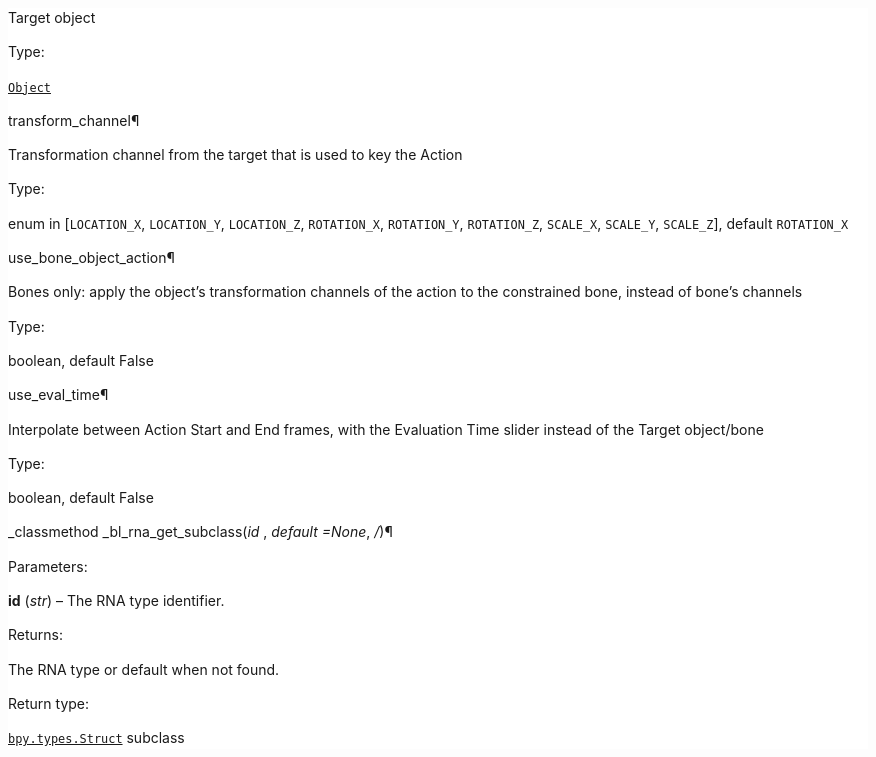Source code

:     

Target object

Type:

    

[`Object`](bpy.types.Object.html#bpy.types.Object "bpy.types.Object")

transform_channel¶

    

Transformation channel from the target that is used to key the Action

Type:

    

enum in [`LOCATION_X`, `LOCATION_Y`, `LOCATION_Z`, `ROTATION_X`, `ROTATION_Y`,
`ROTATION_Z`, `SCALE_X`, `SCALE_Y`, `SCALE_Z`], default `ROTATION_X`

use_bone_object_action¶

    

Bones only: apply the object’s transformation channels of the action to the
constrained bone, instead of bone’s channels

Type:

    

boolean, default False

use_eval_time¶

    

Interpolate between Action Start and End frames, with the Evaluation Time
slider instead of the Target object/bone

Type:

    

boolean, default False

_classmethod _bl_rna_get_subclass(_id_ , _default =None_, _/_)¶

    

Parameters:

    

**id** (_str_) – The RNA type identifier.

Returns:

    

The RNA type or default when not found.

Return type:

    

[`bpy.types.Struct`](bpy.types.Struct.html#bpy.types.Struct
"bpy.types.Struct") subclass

____________________

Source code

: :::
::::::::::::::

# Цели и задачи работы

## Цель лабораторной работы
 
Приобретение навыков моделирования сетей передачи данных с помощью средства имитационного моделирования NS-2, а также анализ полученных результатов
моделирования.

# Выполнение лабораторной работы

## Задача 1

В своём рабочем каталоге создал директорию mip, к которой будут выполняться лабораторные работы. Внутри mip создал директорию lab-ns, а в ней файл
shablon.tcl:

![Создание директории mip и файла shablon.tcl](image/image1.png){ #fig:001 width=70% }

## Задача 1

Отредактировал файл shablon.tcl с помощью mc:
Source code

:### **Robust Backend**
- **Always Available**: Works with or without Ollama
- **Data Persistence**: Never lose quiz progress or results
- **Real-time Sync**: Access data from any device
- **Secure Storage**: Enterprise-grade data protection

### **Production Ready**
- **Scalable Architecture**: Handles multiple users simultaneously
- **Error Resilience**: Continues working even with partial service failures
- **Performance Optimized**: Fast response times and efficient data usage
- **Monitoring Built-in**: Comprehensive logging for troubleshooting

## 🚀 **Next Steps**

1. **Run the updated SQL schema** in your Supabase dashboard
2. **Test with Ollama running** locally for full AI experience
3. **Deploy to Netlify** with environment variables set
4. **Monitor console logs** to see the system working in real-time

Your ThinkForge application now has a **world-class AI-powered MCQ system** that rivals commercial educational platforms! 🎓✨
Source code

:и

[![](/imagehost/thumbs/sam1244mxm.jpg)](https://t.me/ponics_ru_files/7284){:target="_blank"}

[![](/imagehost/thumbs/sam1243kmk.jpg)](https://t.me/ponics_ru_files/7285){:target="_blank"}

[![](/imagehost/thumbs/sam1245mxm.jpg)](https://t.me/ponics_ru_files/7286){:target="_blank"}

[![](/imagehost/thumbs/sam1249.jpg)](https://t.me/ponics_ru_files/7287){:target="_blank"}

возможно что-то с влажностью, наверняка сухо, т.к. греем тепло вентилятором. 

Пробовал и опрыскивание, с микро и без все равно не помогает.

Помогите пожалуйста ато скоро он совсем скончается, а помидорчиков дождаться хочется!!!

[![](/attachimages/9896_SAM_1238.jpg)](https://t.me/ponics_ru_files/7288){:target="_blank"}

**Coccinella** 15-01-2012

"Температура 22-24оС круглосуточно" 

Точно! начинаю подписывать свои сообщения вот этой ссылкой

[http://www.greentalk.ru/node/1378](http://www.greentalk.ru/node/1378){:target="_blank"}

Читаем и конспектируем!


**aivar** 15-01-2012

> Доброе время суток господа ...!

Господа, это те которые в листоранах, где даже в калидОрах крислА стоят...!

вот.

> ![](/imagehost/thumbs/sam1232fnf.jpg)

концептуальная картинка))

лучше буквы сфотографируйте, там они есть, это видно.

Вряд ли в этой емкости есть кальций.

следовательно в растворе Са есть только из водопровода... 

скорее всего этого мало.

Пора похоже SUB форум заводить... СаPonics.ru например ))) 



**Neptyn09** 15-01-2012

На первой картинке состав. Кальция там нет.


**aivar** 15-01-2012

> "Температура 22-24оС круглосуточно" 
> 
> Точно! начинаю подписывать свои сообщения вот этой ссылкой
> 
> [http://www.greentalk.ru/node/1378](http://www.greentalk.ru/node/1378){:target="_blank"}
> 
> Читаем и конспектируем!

____________________

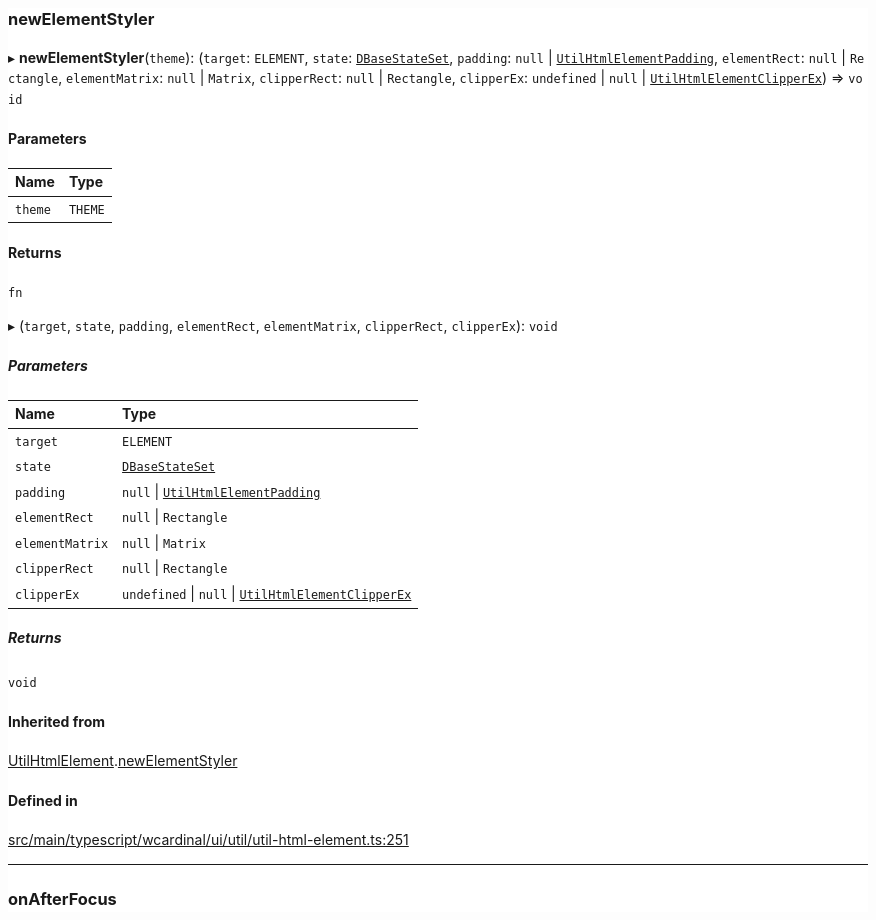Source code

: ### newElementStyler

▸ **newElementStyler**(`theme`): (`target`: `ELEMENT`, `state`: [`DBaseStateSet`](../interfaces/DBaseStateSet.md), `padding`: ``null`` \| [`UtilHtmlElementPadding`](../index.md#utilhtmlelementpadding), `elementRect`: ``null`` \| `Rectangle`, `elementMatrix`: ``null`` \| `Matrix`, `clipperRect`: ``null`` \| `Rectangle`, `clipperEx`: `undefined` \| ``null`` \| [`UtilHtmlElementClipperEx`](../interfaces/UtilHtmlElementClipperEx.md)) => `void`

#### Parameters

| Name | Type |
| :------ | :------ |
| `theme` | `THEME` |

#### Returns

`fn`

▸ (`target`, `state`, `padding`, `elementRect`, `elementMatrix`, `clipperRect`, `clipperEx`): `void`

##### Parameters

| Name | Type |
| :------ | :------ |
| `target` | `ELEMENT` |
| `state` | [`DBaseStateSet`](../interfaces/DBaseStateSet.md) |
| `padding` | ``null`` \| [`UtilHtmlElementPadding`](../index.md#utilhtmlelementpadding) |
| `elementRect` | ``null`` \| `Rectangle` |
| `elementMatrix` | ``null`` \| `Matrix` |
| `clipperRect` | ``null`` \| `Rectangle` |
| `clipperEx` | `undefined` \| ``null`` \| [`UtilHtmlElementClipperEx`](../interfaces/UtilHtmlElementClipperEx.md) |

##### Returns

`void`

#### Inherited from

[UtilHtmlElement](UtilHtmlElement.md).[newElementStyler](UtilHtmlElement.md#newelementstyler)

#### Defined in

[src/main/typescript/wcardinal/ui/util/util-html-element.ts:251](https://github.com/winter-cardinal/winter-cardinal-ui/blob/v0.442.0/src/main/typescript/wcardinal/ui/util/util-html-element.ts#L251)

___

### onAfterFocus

____________________

**WORK INSTRUCTIONS**
Within the listing above, work out the number of lines that hold "elementMatrix", and give that number alone.

**REPLY**
3